Our family is whole because of you. Because of your brilliance and charm. Your directness. Your ability to see and feel at a deep, deep level. Your gift of knowing things beyond this world. Your gift of bringing a smile to our face, over and over. Your memory is fascinating. Your strong will and determination is amazing.
You will go far in life. You have so very much to offer the world.
And I am so very sorry that I have not been there for you. I am ashamed. I am saddened. I was wrong.
I’ve been lost in my own world and pain. I’ve been hiding from events in my life. I’ve been afraid. I haven’t been brave like you. I haven’t been courageous like you.
But you know what?
You have made me braver with your words today.
Know why?
Because I love you so much, that your very words pulled me out from where I was hiding, and motivated me to stop being selfish, and to see the beautiful gifts in my life.

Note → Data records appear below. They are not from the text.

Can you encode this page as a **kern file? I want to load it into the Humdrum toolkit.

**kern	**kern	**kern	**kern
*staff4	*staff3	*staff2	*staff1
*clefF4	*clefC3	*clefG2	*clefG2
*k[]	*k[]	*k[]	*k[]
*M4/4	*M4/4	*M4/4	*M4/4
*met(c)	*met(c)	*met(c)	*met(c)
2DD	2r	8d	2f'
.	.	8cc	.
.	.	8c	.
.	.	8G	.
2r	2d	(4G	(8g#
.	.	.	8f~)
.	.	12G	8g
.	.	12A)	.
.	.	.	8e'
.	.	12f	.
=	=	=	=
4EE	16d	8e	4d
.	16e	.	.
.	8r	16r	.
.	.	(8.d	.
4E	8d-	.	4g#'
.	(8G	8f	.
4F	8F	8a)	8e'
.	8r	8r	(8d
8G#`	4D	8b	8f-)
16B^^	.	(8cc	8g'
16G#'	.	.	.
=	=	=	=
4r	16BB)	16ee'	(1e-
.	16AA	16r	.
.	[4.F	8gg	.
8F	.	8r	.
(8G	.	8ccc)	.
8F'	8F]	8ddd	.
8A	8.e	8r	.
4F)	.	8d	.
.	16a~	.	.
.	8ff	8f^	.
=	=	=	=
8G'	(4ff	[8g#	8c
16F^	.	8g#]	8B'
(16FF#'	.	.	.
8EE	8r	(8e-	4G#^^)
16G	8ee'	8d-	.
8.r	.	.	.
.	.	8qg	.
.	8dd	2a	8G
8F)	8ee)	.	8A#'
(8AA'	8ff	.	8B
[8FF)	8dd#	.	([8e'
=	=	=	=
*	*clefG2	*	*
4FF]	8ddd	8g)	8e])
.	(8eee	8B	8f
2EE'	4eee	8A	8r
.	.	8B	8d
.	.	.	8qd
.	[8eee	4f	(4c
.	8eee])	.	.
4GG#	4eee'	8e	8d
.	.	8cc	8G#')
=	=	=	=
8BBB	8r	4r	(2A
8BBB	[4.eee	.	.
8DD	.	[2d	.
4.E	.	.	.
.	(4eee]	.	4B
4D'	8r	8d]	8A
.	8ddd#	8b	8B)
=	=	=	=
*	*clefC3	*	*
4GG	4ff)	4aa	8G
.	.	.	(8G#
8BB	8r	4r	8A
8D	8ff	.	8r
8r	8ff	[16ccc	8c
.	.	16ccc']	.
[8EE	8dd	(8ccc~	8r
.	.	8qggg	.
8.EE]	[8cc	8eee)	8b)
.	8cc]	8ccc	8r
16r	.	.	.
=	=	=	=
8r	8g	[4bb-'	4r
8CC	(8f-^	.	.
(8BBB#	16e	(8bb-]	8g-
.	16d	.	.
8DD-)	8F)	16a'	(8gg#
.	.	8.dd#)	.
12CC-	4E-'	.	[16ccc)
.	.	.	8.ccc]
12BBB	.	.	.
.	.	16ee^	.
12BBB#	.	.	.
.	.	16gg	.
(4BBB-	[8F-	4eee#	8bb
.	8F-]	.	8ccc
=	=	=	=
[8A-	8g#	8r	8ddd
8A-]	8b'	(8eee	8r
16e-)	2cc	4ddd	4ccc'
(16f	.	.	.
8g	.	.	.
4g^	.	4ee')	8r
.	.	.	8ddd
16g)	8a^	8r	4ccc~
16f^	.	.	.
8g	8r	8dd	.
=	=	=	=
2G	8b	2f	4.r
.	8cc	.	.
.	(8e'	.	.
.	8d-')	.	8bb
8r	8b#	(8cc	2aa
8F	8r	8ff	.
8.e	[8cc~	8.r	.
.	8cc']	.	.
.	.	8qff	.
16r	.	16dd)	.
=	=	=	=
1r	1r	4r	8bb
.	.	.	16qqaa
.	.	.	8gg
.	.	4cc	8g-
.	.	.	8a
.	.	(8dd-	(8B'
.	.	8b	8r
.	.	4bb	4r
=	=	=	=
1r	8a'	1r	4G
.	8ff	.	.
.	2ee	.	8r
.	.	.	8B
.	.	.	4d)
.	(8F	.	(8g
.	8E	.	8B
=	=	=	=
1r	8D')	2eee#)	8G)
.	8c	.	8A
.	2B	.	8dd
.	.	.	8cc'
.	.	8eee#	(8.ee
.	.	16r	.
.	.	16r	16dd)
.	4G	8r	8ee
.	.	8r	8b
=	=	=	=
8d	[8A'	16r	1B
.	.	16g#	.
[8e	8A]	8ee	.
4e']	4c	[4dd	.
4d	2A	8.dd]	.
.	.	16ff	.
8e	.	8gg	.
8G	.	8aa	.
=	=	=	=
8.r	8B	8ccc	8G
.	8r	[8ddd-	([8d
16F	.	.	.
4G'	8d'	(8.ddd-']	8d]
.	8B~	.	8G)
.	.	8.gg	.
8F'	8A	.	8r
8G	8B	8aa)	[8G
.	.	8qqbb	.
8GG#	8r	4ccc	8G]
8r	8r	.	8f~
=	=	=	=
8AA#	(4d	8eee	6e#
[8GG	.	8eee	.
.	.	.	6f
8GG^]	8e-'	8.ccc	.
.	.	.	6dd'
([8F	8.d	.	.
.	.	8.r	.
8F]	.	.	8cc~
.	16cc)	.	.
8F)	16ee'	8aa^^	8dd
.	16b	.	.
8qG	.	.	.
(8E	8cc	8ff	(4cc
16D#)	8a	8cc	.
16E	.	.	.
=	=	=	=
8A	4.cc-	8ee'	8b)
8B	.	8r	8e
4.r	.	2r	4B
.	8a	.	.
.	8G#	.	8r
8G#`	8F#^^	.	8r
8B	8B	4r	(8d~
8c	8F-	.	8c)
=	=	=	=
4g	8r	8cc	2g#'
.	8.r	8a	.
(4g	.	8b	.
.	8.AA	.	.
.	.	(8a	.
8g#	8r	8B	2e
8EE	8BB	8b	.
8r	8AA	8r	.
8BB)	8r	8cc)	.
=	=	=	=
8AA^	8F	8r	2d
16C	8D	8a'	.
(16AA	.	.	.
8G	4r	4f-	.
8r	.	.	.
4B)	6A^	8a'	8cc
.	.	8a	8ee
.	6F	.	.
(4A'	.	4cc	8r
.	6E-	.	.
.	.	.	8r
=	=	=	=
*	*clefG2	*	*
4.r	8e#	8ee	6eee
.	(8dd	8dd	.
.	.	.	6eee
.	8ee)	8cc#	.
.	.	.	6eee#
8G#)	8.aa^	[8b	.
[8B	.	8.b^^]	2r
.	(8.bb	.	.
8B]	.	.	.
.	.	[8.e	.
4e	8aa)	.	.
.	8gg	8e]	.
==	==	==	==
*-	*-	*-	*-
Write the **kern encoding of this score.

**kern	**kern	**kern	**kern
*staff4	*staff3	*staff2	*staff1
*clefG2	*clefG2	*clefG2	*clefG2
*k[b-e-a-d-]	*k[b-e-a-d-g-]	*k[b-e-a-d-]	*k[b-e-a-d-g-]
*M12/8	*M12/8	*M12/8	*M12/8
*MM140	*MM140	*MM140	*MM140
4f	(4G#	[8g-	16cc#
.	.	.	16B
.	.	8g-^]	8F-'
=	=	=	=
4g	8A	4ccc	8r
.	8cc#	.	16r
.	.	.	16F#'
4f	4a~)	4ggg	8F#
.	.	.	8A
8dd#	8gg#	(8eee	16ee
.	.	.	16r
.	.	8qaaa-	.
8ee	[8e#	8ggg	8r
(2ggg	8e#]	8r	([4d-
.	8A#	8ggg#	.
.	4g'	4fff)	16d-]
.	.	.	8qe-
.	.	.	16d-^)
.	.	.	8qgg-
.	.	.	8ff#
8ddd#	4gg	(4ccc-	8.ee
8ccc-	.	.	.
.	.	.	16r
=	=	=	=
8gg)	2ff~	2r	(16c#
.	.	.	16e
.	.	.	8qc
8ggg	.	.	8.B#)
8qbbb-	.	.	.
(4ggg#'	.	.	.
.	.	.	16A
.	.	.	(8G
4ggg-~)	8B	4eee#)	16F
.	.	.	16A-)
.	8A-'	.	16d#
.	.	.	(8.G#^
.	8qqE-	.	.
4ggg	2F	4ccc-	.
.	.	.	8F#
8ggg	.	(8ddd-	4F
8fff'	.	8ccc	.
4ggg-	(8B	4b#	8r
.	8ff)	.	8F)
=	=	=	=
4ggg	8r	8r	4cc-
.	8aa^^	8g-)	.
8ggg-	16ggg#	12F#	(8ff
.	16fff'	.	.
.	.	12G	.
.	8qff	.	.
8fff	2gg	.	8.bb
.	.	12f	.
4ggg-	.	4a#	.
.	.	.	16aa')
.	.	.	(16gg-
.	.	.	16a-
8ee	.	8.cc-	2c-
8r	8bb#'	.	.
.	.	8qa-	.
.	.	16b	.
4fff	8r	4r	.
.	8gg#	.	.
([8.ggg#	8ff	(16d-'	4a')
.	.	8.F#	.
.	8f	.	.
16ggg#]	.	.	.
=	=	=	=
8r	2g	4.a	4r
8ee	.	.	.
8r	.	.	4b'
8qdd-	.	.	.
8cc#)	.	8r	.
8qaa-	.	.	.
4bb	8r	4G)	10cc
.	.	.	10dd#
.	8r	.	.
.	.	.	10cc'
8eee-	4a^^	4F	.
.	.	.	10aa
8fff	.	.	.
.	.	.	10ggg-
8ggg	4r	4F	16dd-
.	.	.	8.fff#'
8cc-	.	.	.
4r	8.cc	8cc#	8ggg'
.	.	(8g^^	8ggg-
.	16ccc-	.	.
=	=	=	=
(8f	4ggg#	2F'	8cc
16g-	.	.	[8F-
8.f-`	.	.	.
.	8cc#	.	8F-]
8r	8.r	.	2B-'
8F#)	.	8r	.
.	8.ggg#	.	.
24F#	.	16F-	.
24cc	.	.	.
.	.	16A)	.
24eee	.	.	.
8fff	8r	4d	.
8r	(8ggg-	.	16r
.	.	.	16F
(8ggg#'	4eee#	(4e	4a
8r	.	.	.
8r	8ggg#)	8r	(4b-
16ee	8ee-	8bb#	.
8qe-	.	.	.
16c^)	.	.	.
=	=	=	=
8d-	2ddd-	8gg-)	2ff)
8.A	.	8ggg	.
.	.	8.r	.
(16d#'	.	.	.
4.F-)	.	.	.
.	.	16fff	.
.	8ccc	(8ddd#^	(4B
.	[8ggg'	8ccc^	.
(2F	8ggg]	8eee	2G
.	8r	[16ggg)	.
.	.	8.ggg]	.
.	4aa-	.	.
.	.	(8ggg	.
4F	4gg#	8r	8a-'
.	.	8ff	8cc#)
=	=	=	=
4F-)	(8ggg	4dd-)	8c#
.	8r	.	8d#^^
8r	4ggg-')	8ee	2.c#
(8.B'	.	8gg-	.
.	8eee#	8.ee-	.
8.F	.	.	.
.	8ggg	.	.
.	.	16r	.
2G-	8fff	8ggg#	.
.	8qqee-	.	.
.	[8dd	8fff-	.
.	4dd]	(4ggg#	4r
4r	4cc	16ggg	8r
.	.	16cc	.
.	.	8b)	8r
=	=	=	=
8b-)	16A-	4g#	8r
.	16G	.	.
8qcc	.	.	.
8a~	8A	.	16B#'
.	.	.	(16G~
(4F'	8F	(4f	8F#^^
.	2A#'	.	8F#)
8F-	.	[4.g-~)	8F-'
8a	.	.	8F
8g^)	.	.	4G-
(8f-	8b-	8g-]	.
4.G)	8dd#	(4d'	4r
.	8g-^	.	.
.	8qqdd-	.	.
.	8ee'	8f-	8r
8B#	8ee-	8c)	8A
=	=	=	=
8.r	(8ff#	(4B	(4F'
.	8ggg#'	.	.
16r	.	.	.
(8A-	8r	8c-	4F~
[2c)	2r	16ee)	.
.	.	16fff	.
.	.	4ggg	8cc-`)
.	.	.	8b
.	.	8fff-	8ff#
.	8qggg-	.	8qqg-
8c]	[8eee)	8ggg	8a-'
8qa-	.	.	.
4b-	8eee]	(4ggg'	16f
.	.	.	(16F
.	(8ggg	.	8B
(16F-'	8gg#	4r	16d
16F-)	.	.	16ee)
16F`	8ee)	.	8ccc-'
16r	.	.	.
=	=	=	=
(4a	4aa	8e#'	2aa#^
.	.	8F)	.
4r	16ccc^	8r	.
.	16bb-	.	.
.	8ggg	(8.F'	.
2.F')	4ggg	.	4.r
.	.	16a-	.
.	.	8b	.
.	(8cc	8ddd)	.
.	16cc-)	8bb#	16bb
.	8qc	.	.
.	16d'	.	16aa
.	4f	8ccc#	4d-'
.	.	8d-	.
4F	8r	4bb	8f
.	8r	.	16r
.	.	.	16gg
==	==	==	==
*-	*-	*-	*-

Gifts like you, and your smile, and your loving eyes—and your huge, huge heart!
I am so blessed!
Look at you. Look what God has giving Mommy! A beautiful, intelligent, healthy, loving, charming, courageous boy. Who could ask for more? Why have I been so blinded in my own worries and fears?
You are glorious beyond words.
So this is both my sorry letter to you, my loving son, and my thank you letter to God.
Thank you God for my boy. Thank you for his angel heart, for his angel hugs, and for his patience with his mom. I know how blessed I am. Please forgive me for not appreciating this marvel you have placed before me, for this gift you have trusted in my care, for this wise being at my side.
“Thank you!” I shout from the highest mountain. “Thank you for this greatest gift in the whole of the world. Thank you for my glorious boy. For my super, fabulous kid who makes my world marvelous.”
Today, my son, I honor your words and concerns. I honor you. I honor all of you. All parts of you. Everything about you is absolutely perfect. There is nothing I would change, nothing I would alter.
I can’t wait until you get home; I’m counting the minutes. I will get on my knees and say: “I’m sorry.”
Then I will wrap my arms around you, and say: “I love you farther than all the universes can reach. I have loved you for a thousand years. Darling, don’t be afraid. I will love you for a thousand more! I will love you forever and ever! I am here.”